[Zope-xml] DocBook processing HowTo (long)

Tue Sep 10 12:28:44 EDT 2002

Hi all

I'm writing up what we're trying to accomplish here. I thought I'd post
it to the list, thinking that perhaps other people might find it
useful.

Actually, the whole thing is really a plea for correction and pointers!

I start out talking about DocBook generally and commandline processing
to get HTML and PDF, but then I get to Zope and XMLTransform. The
document ends a bit bluntly there, because I haven't been able to make
XMLTransform do anything useful with DocBook:
<xsl:include href="included.xsl" /> makes my Zope catatonic.

Here you go:

Publishing framework

     We get Word documents from BIS. We want to get them into DocBook for
     purposes of storage and publication.

      - DocBook is good for storage because it can easily be indexed, and
        earlier versions can be processed and brought up to date with the
        appropriate versions of the stylesheets.

      - DocBook is good for publication because it can be transformed
        flexibly. The distribution comes with XSL stylesheets to produce
        various flavours of HTML, and XSL-FO (Formatting Objects). FO is
        meant to be used for generating print output.

     I'll discuss these publishing steps:
     Converting Word docs to DocBook (Autoconversion, Editorial markup of
     the converted DocBook),
     Processing DocBook from the commandline,
     Processing DocBook within Zope.

Converting Word docs to DocBook

   Autoconversion step

     We receive Word doc files for publication. Currently, BIS do not use
     any stylesheet or consistency guidelines, so the Word docs cannot be
     autoconverted very successfully. The cleanest route that I currently
     know is via the wvware suite::

         $ wvHtml "Input Word document.doc" wvHtml_output.html && \
           tidy -indent -clean -asxml wvHtml_output.html > tidy_output.html

     The 'tidy' options: '-clean' turns this (baarf)::

         <div name="Normal" align="left"
         style=" padding: 0.00mm 0.00mm 0.00mm 0.00mm; ">
           <p style="text-indent: 0.00mm; text-align: left; line-height:
                     4.166667mm; color: Black; background-color: White;
                     ">
           <font color="DarkBlue"><b>Local Government
           Revenue</b></font></p>
         </div>

     into this (phew)::

         <div name="Normal" class="c2">
           <p class="c1">Local Government Revenue</p>
         </div>

     with corresponding CSS classes in a 'style' block in the 'head'::

         div.c2 {padding: 0.00mm 0.00mm 0.00mm 0.00mm; text-align: left}
         p.c1 {background-color: White; color: Black; font-weight: bold;
             line-height: 4.166667mm; text-align: left; text-indent:
             0.00mm}

     The '-asxml' option ensures that there is no whitespace between
     attribute names and values, and that singleton tags are closed, as
     this 'diff' illustrates::

         - <!--Section Begins--><br>
         + <!--Section Begins--><br />
         (...)
         - <td bgcolor="White" width="100.00%" rowspan="1" colspan=
         - "2">
         + <td bgcolor="White" width="100.00%" rowspan="1"
         + colspan="2">

     Therefore, the output of tidy ('tidy_output.html' above) can be
     transformed by an XSL stylesheet, which should be able to do the
     following (in increasing order of difficulty, from my current
     viewpoint):

         - simply replace HTML tags with the corresponding DocBook tags::

             <xsl:template match="li">
               <listitem>
                 <xsl:apply-templates/>
               </listitem>
             </xsl:template>

         - Remove empty elements (block elements with no PCDATA in their
           children), such as::

             <div name="Normal" class="c2">
               <p class="c7"></p>
             </div>

         - Insert required attributes, derived from HTML, such as the
           number of columns in a table ('cols').

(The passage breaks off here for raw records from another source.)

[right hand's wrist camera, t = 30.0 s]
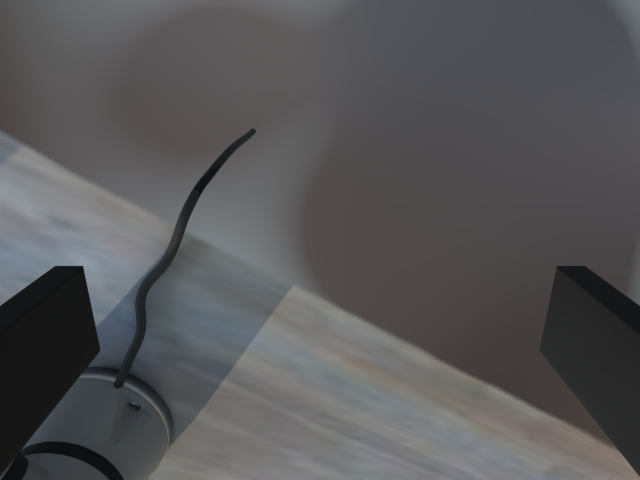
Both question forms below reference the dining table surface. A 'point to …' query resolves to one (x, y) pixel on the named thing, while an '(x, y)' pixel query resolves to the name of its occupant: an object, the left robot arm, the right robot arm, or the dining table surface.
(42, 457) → the right robot arm
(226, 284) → the dining table surface
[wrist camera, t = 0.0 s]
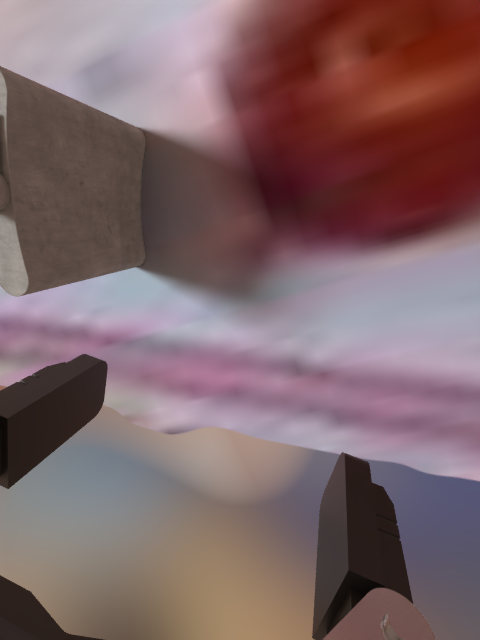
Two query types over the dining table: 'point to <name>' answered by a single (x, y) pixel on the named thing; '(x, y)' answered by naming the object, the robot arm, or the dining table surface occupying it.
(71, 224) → the hip flask
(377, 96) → the dining table surface
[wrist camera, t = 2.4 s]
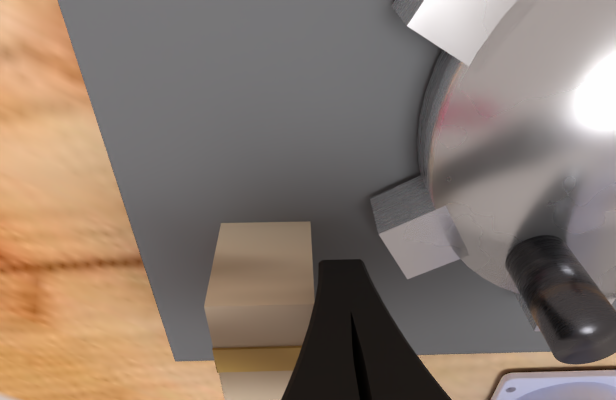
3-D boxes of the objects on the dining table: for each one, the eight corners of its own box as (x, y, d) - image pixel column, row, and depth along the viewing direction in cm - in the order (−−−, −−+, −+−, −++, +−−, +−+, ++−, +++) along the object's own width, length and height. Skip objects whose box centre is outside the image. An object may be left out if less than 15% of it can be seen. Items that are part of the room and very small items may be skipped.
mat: (684, 329, 21) (699, 347, 20) (179, 341, 20) (175, 361, 19) (1224, -295, 8) (1321, -313, 8) (-16, -310, 8) (-50, -331, 7)
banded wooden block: (310, 315, 17) (313, 400, 15) (235, 317, 17) (224, 403, 15) (310, 221, 14) (315, 306, 12) (220, 222, 14) (202, 308, 12)
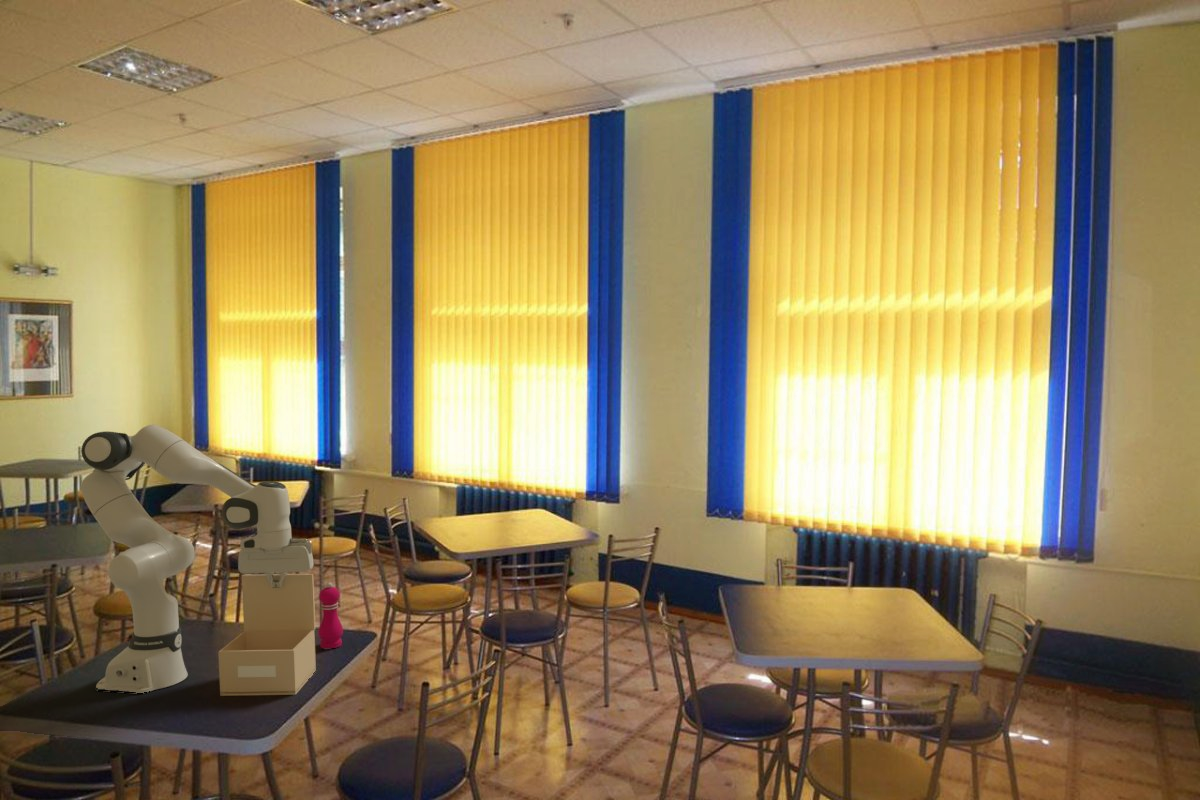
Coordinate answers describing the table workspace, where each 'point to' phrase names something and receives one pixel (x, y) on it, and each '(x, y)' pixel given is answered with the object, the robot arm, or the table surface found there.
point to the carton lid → (278, 603)
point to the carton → (267, 662)
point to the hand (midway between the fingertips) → (277, 587)
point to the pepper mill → (330, 618)
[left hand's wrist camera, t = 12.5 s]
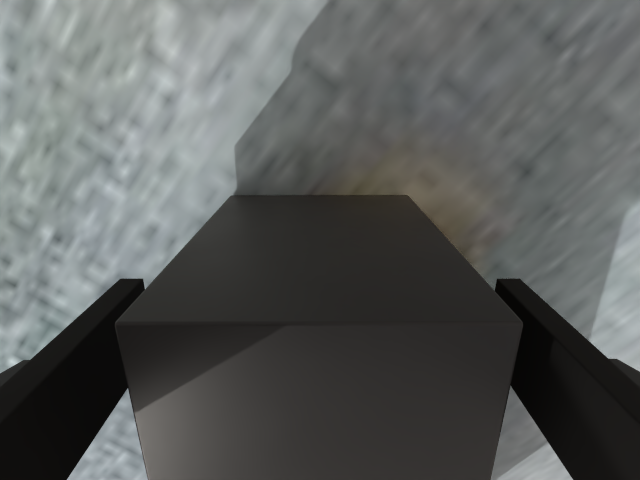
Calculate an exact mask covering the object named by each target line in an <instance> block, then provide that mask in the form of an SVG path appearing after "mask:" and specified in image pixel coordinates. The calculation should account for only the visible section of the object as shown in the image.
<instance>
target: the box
mask: <svg viewBox="0 0 640 480" xmlns="http://www.w3.org/2000/svg"><path fill="white" fill-rule="evenodd" d="M522 328H523V322H522V321H521V320H520V319H519V317H518V316H517V315H516V314H515V313H514V312H513V311H512V310H511V309H510V308H509V306H508V305H507V304H506V303H505V302H504V301H503V300H502V299H501V298H500V297H499V295H498V294H497V293H496V292H495V291H494V290H493V289H492V288H491V287H490V285H489V284H488V283H487V282H486V281H485V280H484V279H483V278H482V277H481V276H480V274H479V273H478V272H477V271H476V270H475V269H474V268H473V267H472V266H471V265H470V263H469V262H468V261H467V260H466V259H465V258H464V257H463V256H462V255H461V253H460V252H459V251H458V250H457V249H456V248H455V247H454V246H453V245H452V244H451V242H450V241H449V240H448V239H447V238H446V237H445V236H444V235H443V234H442V233H441V231H440V230H439V229H438V228H437V227H436V226H435V225H434V224H433V223H432V221H431V220H430V219H429V218H428V217H427V216H426V215H425V214H424V213H423V212H422V210H421V209H420V208H419V207H418V206H417V205H416V204H415V203H414V202H413V201H412V199H411V198H410V197H409V196H407V195H288V196H230V197H229V198H228V199H227V201H226V202H225V203H224V204H223V205H222V206H221V207H220V208H219V209H218V210H217V211H216V213H215V214H214V215H213V216H212V217H211V218H210V219H209V220H208V221H207V222H206V224H205V225H204V226H203V227H202V228H201V229H200V230H199V231H198V232H197V233H196V234H195V236H194V237H193V238H192V239H191V240H190V241H189V242H188V243H187V244H186V245H185V246H184V248H183V249H182V250H181V251H180V252H179V253H178V254H177V255H176V256H175V257H174V259H173V260H172V261H171V262H170V263H169V264H168V265H167V266H166V267H165V268H164V269H163V271H162V272H161V273H160V274H159V275H158V276H157V277H156V278H155V279H154V280H153V282H152V283H151V284H150V285H149V286H148V287H147V288H146V289H145V290H144V291H143V292H142V294H141V295H140V296H139V297H138V298H137V299H136V300H135V301H134V302H133V303H132V304H131V306H130V307H129V308H128V309H127V310H126V311H125V312H124V313H123V314H122V315H121V317H120V318H119V319H118V320H117V321H116V322H115V329H116V334H117V339H118V343H119V348H120V352H121V357H122V362H123V366H124V371H125V376H126V380H127V385H128V389H129V394H130V399H131V403H132V408H133V412H134V417H135V422H136V426H137V431H138V436H139V440H140V445H141V449H142V454H143V459H144V463H145V468H146V472H147V477H148V480H490V479H491V474H492V469H493V465H494V460H495V455H496V450H497V446H498V441H499V436H500V432H501V427H502V422H503V418H504V413H505V408H506V403H507V399H508V394H509V389H510V385H511V380H512V375H513V370H514V366H515V361H516V356H517V352H518V347H519V342H520V338H521V333H522Z"/></svg>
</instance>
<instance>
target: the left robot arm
mask: <svg viewBox="0 0 640 480" xmlns="http://www.w3.org/2000/svg"><path fill="white" fill-rule="evenodd" d="M144 290H145V288H144V282H143V279H120V280H119V281H117V282H116V283H115V284H114V285H113V286H112V287H111V288H110V289H109V290H107V291H106V292H105V293H104V294H103V295H102V296H101V297H100V298H99V299H97V300H96V301H95V302H94V303H93V304H92V305H91V306H90V307H89V308H87V309H86V310H85V311H84V312H83V313H82V314H81V315H80V316H79V317H77V318H76V319H75V320H74V321H73V322H72V323H71V324H70V325H69V326H68V327H66V328H65V329H64V330H63V331H62V332H61V333H60V334H59V335H58V336H56V337H55V338H54V339H53V340H52V341H51V342H50V343H49V344H48V345H46V346H45V347H44V348H43V349H42V350H41V351H40V352H39V353H38V354H36V355H35V356H34V357H33V358H32V359H31V360H23V361H21V362H20V363H18V364H16V365H14V366H13V367H11V368H9V369H7V370H6V371H4V372H2V373H0V480H67V478H68V477H69V475H70V474H71V472H72V471H73V469H74V468H75V466H76V465H77V463H78V462H79V460H80V459H81V457H82V456H83V454H84V453H85V451H86V450H87V448H88V447H89V445H90V444H91V442H92V441H93V439H94V438H95V436H96V435H97V433H98V432H99V430H100V429H101V427H102V426H103V424H104V423H105V421H106V420H107V418H108V417H109V415H110V414H111V412H112V411H113V409H114V408H115V406H116V405H117V403H118V402H119V400H120V399H121V397H122V396H123V394H124V393H125V391H126V390H127V388H128V385H127V380H126V376H125V371H124V366H123V362H122V357H121V352H120V348H119V343H118V339H117V334H116V329H115V322H116V321H117V320H118V319H119V318H120V317H121V315H122V314H123V313H124V312H125V311H126V310H127V309H128V308H129V307H130V306H131V304H132V303H133V302H134V301H135V300H136V299H137V298H138V297H139V296H140V295H141V294H142V292H143V291H144ZM495 292H496V293H497V294H498V295H499V297H500V298H501V299H502V300H503V301H504V302H505V303H506V304H507V305H508V306H509V308H510V309H511V310H512V311H513V312H514V313H515V314H516V315H517V316H518V317H519V319H520V320H521V321H522V322H523V328H522V333H521V338H520V342H519V347H518V352H517V356H516V361H515V366H514V370H513V375H512V380H511V387H512V388H513V390H514V391H515V393H516V394H517V396H518V397H519V399H520V400H521V402H522V403H523V405H524V406H525V408H526V409H527V411H528V412H529V414H530V415H531V417H532V418H533V420H534V421H535V423H536V424H537V426H538V427H539V429H540V430H541V432H542V433H543V435H544V436H545V438H546V439H547V441H548V442H549V444H550V445H551V447H552V448H553V450H554V451H555V453H556V454H557V456H558V457H559V459H560V460H561V462H562V463H563V465H564V466H565V468H566V469H567V471H568V472H569V474H570V475H571V477H572V478H573V480H640V372H639V371H637V370H635V369H634V368H632V367H630V366H628V365H627V364H625V363H623V362H621V361H620V360H618V359H608V358H607V357H606V356H605V355H604V354H602V353H601V352H600V351H599V350H598V349H597V348H596V347H595V346H594V345H592V344H591V343H590V342H589V341H588V340H587V339H586V338H585V337H584V336H582V335H581V334H580V333H579V332H578V331H577V330H576V329H575V328H574V327H572V326H571V325H570V324H569V323H568V322H567V321H566V320H565V319H564V318H563V317H561V316H560V315H559V314H558V313H557V312H556V311H555V310H554V309H553V308H551V307H550V306H549V305H548V304H547V303H546V302H545V301H544V300H543V299H541V298H540V297H539V296H538V295H537V294H536V293H535V292H534V291H533V290H531V289H530V288H529V287H528V286H527V285H526V284H525V283H524V282H523V281H521V280H520V279H497V282H496V288H495Z"/></svg>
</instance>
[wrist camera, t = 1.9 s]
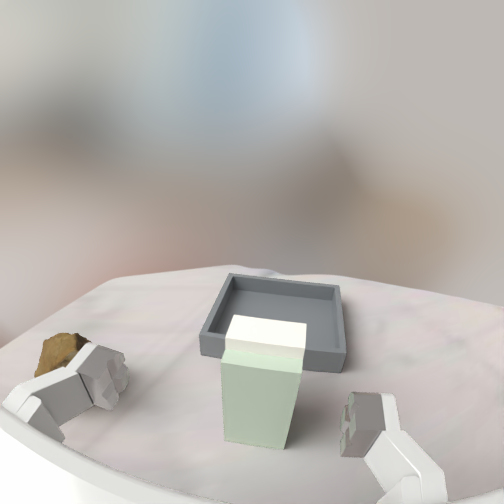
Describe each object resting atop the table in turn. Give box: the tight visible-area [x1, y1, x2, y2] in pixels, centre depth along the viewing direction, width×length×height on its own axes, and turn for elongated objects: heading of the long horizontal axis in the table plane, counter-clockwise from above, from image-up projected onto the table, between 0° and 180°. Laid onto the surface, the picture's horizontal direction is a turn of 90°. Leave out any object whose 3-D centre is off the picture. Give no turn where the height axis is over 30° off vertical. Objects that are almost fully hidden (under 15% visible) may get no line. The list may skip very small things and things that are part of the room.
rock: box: [35, 333, 92, 378], centre depth 30 cm, size 11×9×10 cm
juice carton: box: [221, 315, 307, 450], centre depth 27 cm, size 6×6×13 cm
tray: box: [199, 273, 347, 373], centre depth 44 cm, size 18×16×4 cm
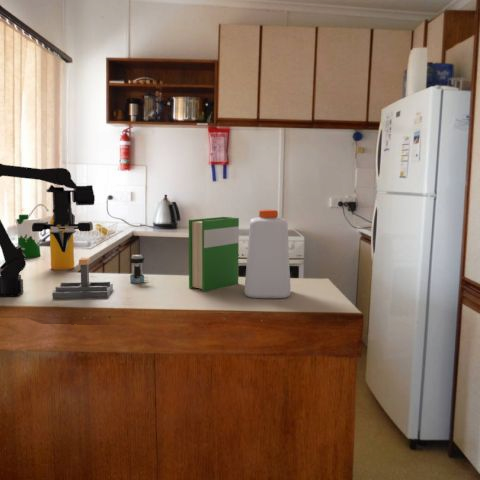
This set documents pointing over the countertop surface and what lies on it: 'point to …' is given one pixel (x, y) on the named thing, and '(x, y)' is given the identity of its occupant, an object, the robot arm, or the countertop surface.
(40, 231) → the robot arm
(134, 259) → the push button
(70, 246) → the beer bottle
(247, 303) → the countertop surface
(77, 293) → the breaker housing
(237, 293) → the countertop surface
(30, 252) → the milk carton
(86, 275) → the lever
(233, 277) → the hardback book
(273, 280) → the plastic bottle
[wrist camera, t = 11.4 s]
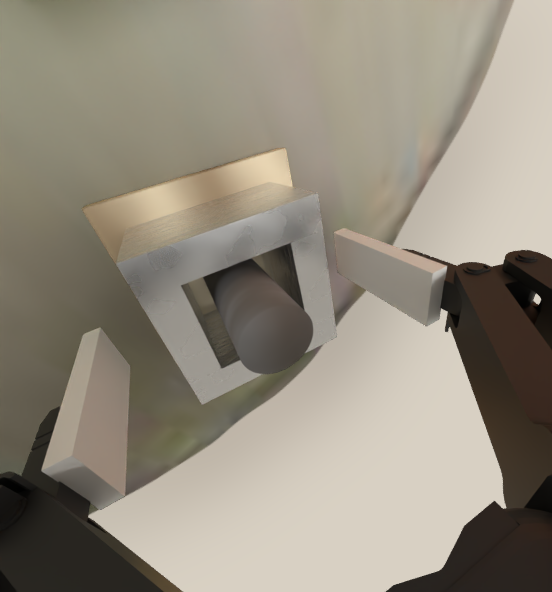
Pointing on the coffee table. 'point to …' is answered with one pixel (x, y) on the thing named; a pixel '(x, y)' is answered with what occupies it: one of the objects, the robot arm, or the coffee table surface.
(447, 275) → the robot arm
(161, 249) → the frame
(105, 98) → the coffee table surface
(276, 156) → the shaft block
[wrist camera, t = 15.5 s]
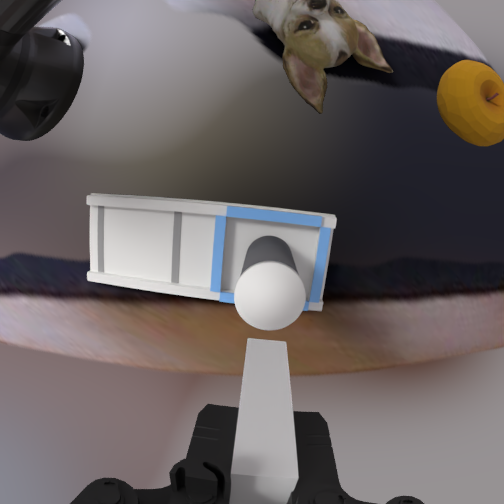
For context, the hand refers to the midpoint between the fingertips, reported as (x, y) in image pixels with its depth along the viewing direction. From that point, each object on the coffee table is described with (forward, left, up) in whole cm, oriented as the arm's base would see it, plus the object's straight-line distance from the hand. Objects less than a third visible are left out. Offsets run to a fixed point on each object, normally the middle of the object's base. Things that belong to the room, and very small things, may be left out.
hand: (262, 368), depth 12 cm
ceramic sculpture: (-23, +2, -21) cm, 31 cm away
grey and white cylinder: (0, 0, -20) cm, 20 cm away
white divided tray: (0, -7, -20) cm, 21 cm away
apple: (-19, +19, -21) cm, 34 cm away
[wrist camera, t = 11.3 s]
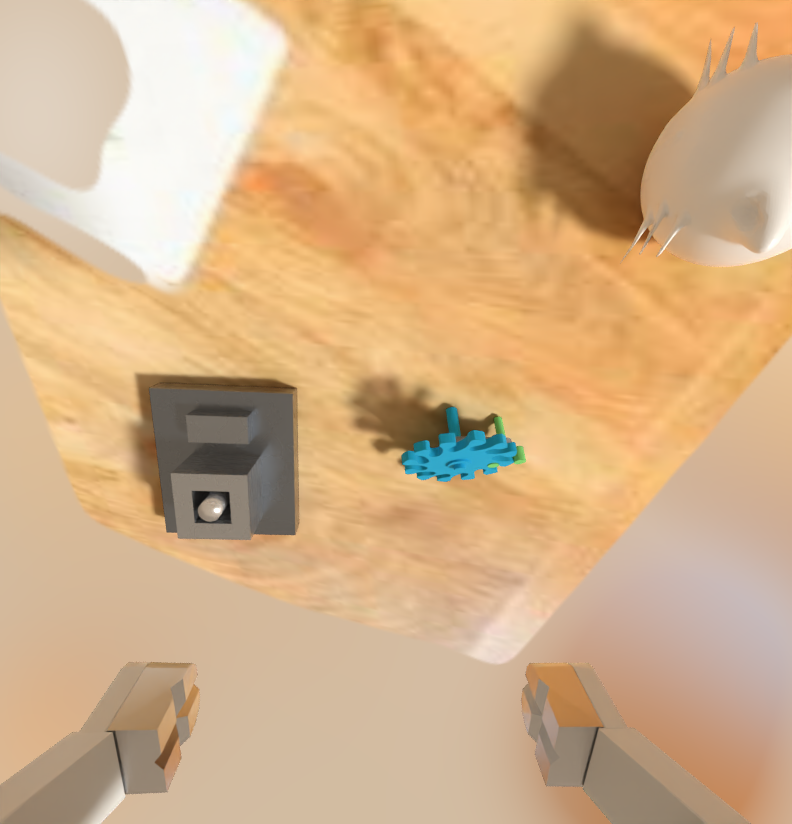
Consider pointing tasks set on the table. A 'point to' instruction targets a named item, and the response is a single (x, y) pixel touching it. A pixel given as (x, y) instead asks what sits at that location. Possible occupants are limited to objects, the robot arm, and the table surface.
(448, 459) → the gear
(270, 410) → the shaft stand
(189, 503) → the collar
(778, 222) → the cat head
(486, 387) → the table surface
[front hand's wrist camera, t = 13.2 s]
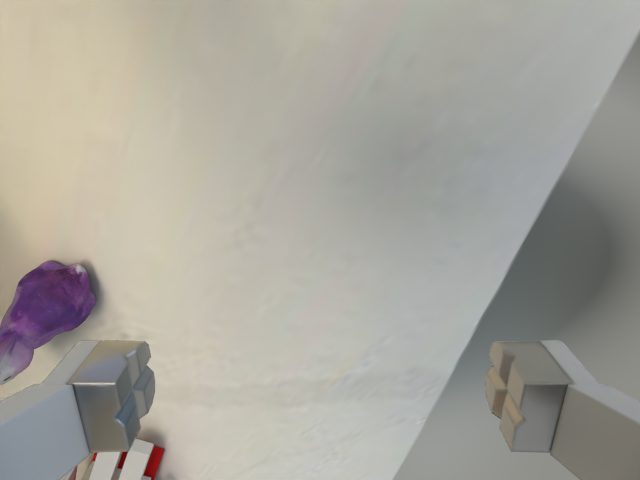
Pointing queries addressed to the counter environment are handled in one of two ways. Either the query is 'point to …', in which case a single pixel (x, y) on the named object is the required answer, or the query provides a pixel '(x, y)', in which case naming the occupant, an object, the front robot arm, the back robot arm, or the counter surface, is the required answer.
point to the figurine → (42, 313)
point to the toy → (123, 464)
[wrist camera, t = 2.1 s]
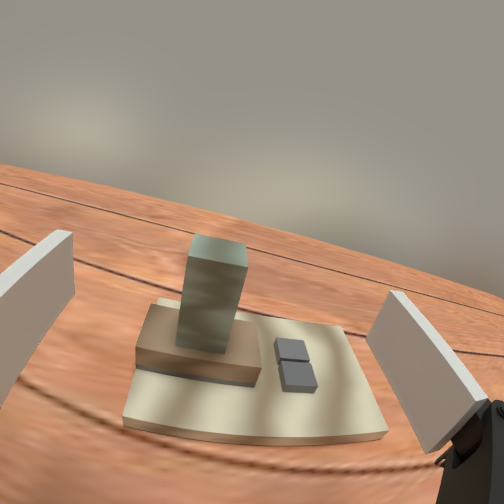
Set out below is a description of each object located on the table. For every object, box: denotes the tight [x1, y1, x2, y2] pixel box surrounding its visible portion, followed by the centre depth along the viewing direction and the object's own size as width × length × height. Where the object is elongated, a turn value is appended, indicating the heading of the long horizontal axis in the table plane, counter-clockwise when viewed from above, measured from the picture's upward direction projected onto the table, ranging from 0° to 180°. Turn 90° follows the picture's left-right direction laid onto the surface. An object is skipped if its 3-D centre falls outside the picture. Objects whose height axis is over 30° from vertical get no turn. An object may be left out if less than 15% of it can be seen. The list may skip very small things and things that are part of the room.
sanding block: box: [136, 234, 262, 388], centre depth 23 cm, size 10×6×11 cm, turn 94°
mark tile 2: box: [273, 337, 310, 365], centre depth 28 cm, size 3×3×1 cm
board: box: [122, 297, 389, 446], centre depth 27 cm, size 22×16×2 cm
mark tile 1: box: [278, 361, 318, 393], centre depth 25 cm, size 3×3×1 cm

     If we have few documents to convert, we can stop autoprocessing
     after the 'tidy' step. If we have many over a long period, it will
     become worthwhile to interpose stylesheets for more massaging.

     However it's done, the output of this transformation is the input
     for the next step: editorial markup.

   Editorial markup

     There is more information in the Word document than survives the
     conversion. This information is either coded only visually and
     contextually in the Word doc (a personal name on the title page,
     usually right-aligned, can be assumed to be the author), or it is
     inconsistently marked up (headers are sometimes 'hN' elements, but
     sometimes only plain paragraphs in large text). This information
     needs a human to recognize and markup. Here are the kinds of
     semantic markup that we'll want to do:

         - Document metadata: title, author, publication date, revision
           history, contact information, abstract, ...

         - Inline metadata: Table titles and figure captions, quotations
           (to distinguish them from emphasis or "irony" quotes), the
           titles of sources, citations of references, foreign phrases,
           acronyms, crossreferences (eg. furnishing of 'xreflabel') ...

         - Document parts: most have bibliographies, some have glossaries
           or lists of acronyms.

           Bibliographies can become very complex. If we markup them
           lightly, we don't stand to get that much back out of them. If
           we markup them carefully, we could have a sitewide citations
           database. This would have advantages such as: consistency
           across documents; editors/visitors would be able to see which
           sources/authors are cited most often by BIS; if we maintain a
           central bibliography, all documents that cite a source benefit
           if it is updated (this might be particularly useful in the
           case of online sources with URLs that change). See
           "Refdb":http://refdb.sourceforge.net/

           A sitewide glossary of acronyms/institutions would also be
           nice to have.

     Editing environment: the idea is that we outsource the markup, and
     so Vim isn't necessarily the most obvious choice as editor. For
     those who live in it, Vim offers a DocBook mode, which will alert
     you to non-DocBook tags or attributes thru syntax highlighting
     (however, Vim's syntax file isn't up to date, so it misrecognizes
     eg. 'articleinfo', introduced in DocBook v.4. We're currently at
     4.2) and 'matchit.vim', which matches start and end tags (though it
     doesn't realize that 'docbk' is also an 'xml' mode, so you have to
     go to XML mode or hack 'matchit.vim').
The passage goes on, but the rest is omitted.